Suggestions, unconvinced, feels that credit-grabbing injects rot-from-the-head-down-ness into the system. However when you’re going to do it, why not go the entire hog? Share credit score with everybody – everybody! – who stands to realize from it. Give co-authorship credit score to all higher-level officers (division chair, division head, vice chairman(s), president, chancellor, company board members, emperor, and so forth.) of the establishment that employs the precise researchers.
Suggestions means that these high-powers, the non-author authors, be recognized unofficially as “holy ghostwriters”.
Wholly ghosted writers
Reader Max Perkins proffers an alternate technique to take care of the who-gets-listed-as-an-author query. He writes: “As [a person from a] college division in New South Wales, Australia, I wish to inform Suggestions about two postgraduate college students at my alma mater who altered their names on the door of their workplace to learn merely ‘et al’.
“I think this spoke strongly about the Professor’s citation index, and perhaps also as a comment on the use of such as a measure of worth to the university.”
Infectious failure
“Everybody tries to not get Covid but, in this study, all 35 volunteers who tried their best to fall ill (with a lot of help from scientists) completely failed.” Reader Chittaranjan Andrade despatched Suggestions this cheerful lament after he learn a report in The Lancet Microbe.
The staff behind stated report – Susan Jackson on the College of Oxford and her quite a few collaborators – aimed to check the flexibility of recent vaccines to assist individuals who, lengthy after receiving early variations of a vaccine, obtained contaminated by new variants of the coronavirus.

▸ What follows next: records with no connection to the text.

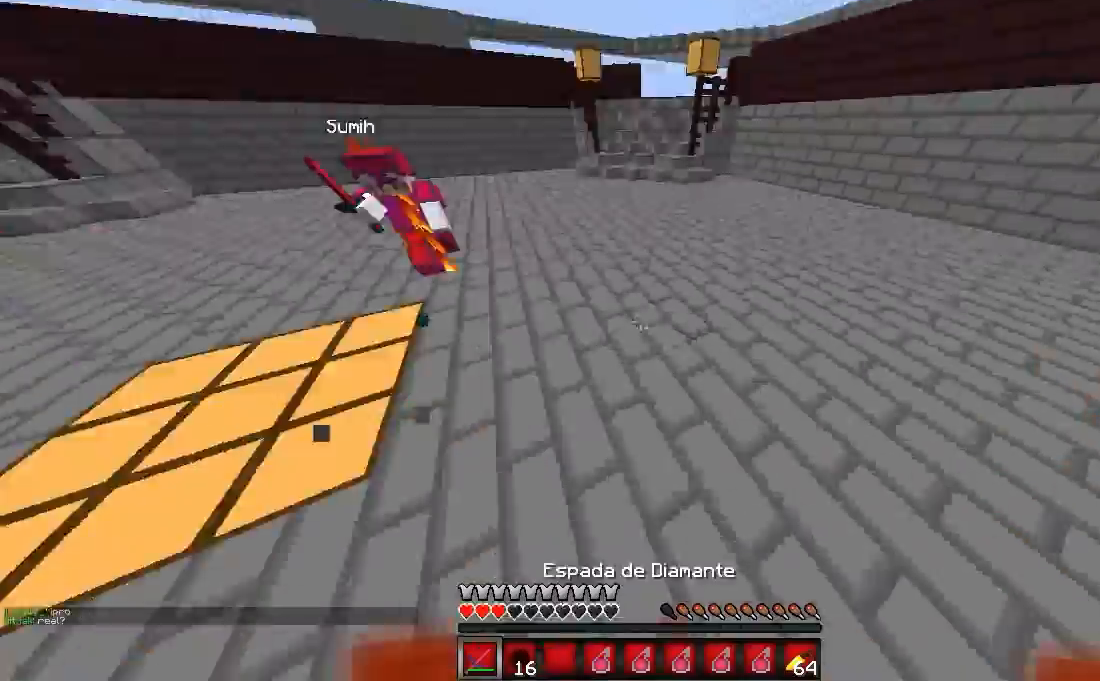
{"keys": ["d", "w"], "mouse": ["left"], "events": [[67, "mouse_left", "down"], [167, "mouse_left", "up"], [300, "mouse_left", "down"], [400, "mouse_left", "up"], [500, "d", "down"], [500, "mouse_left", "down"]]}
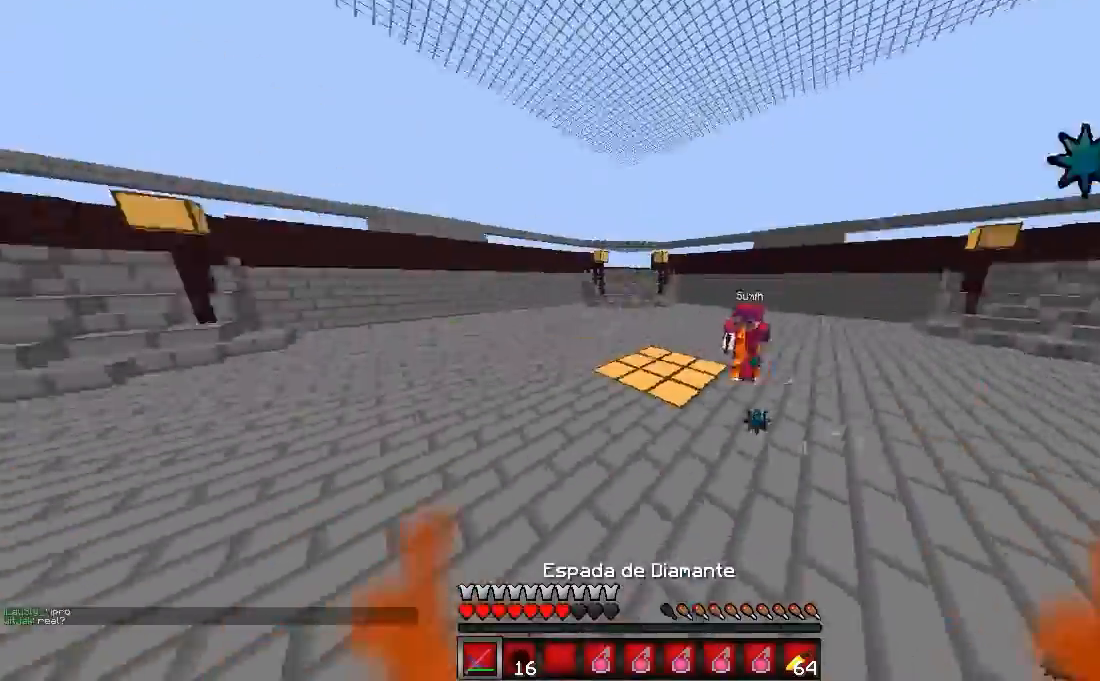
{"keys": ["w"], "mouse": [], "events": [[67, "mouse_left", "up"], [100, "mouse_left", "down"], [167, "d", "up"], [167, "mouse_left", "up"], [233, "mouse_left", "down"], [333, "mouse_left", "up"], [400, "mouse_left", "down"], [467, "mouse_left", "up"]]}
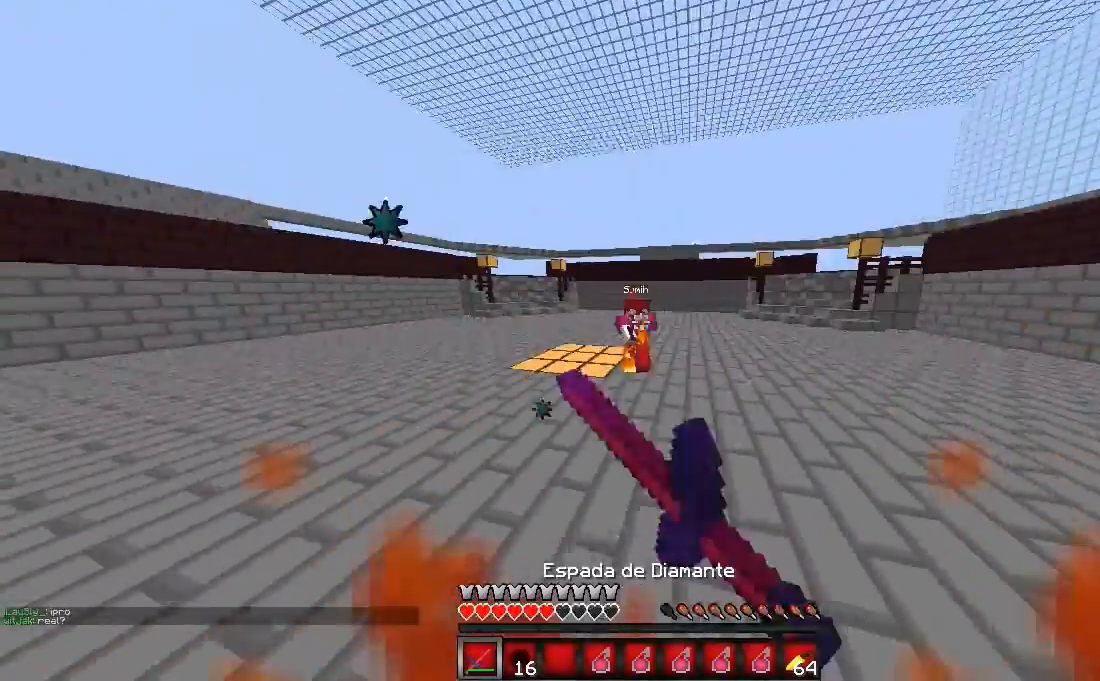
{"keys": ["w"], "mouse": ["left"], "events": [[167, "mouse_left", "down"], [367, "mouse_left", "up"], [400, "mouse_left", "down"], [433, "mouse_left", "up"], [500, "mouse_left", "down"]]}
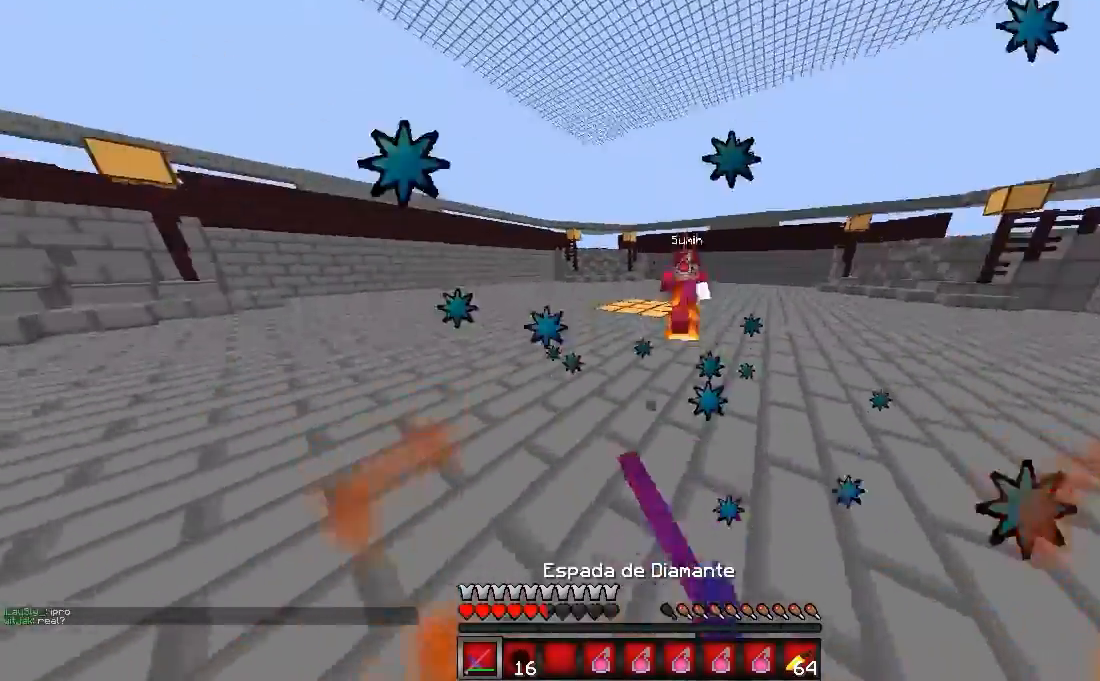
{"keys": ["w"], "mouse": ["left"], "events": [[67, "mouse_left", "up"], [167, "mouse_left", "down"], [200, "mouse_left", "up"], [300, "mouse_left", "down"], [367, "mouse_left", "up"], [433, "w", "up"], [467, "mouse_left", "down"], [467, "w", "down"]]}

The researchers had hassle finishing the challenge’s first large step: to contaminate these volunteers. Their write-up explains and complains that regardless of “escalating the inoculum dose to the maximum available… we were unable to induce sustained infection in seropositive individuals”.
Covid-19, having knocked the world off kilter for a number of years, now causes issues even when it fails to trigger issues.
Worms on the flip
Not all flatworms have a nice style.
Leigh Winsor stories that the invasive New Guinea flatworm (Platydemus manokwari) “has a most unpleasant astringent taste… just as has been noted for other species”.

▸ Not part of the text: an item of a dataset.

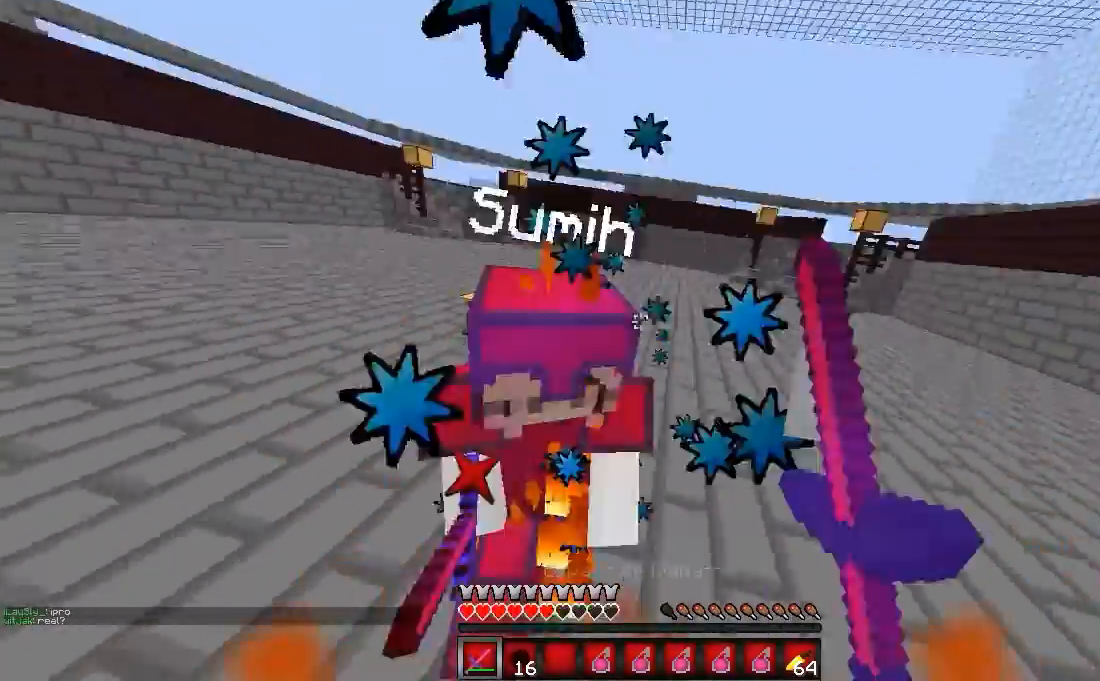
{"keys": ["w"], "mouse": ["left"], "events": [[67, "mouse_left", "up"], [67, "w", "up"], [100, "mouse_left", "down"], [133, "w", "down"], [167, "mouse_left", "up"], [200, "w", "up"], [267, "mouse_left", "down"], [267, "w", "down"], [300, "mouse_left", "up"], [300, "w", "up"], [433, "mouse_left", "down"], [433, "w", "down"]]}
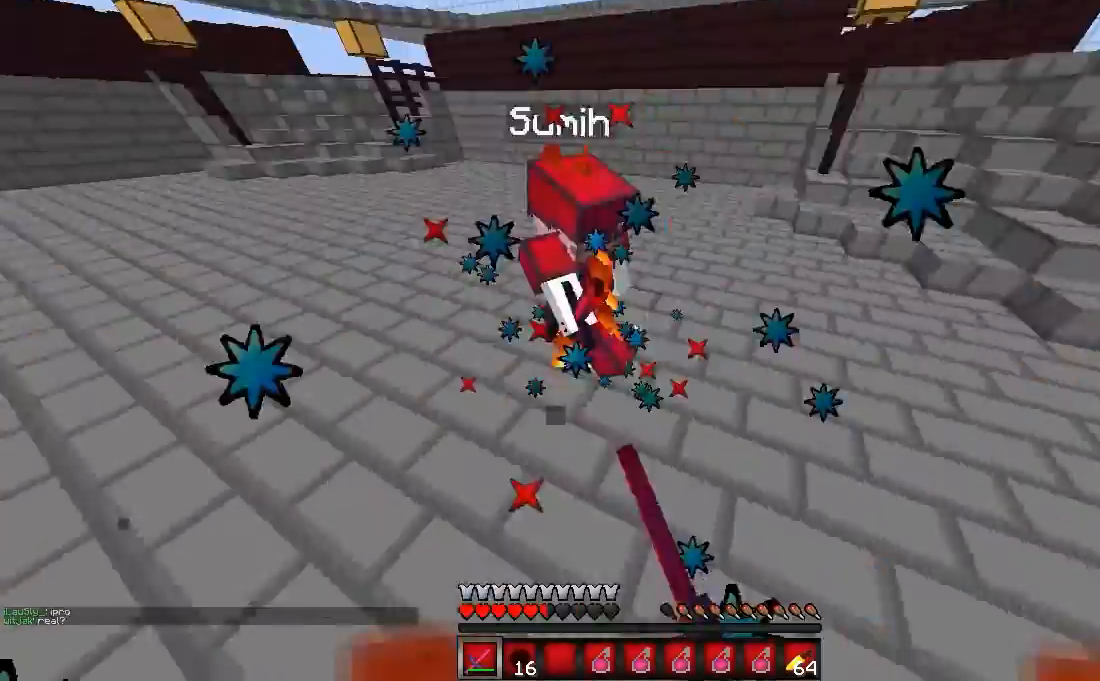
{"keys": ["w"], "mouse": [], "events": [[200, "mouse_left", "up"], [200, "w", "up"], [300, "mouse_left", "down"], [300, "w", "down"], [367, "mouse_left", "up"], [400, "mouse_left", "down"], [500, "mouse_left", "up"]]}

Winsor, a researcher at James Prepare dinner College in Australia, printed this information as a part of his “continuing collaboration with Professor J-L Justine, Museum National d’Histoire Naturelle, Paris, France, and Prof Romain Gastineau, University of Szczecin, Poland, on invasive land planarians in France and in French Territories”.
Unhealthy style can linger. Winsor notes that he did the Platydemus manokwari tasting (or “pers. obs.”, as he places it) in 1994.
Marc Abrahams created the Ig Nobel Prize ceremony and co-founded the journal Annals of Unbelievable Analysis. Earlier, he labored on uncommon methods to make use of computer systems. His web site is unbelievable.com.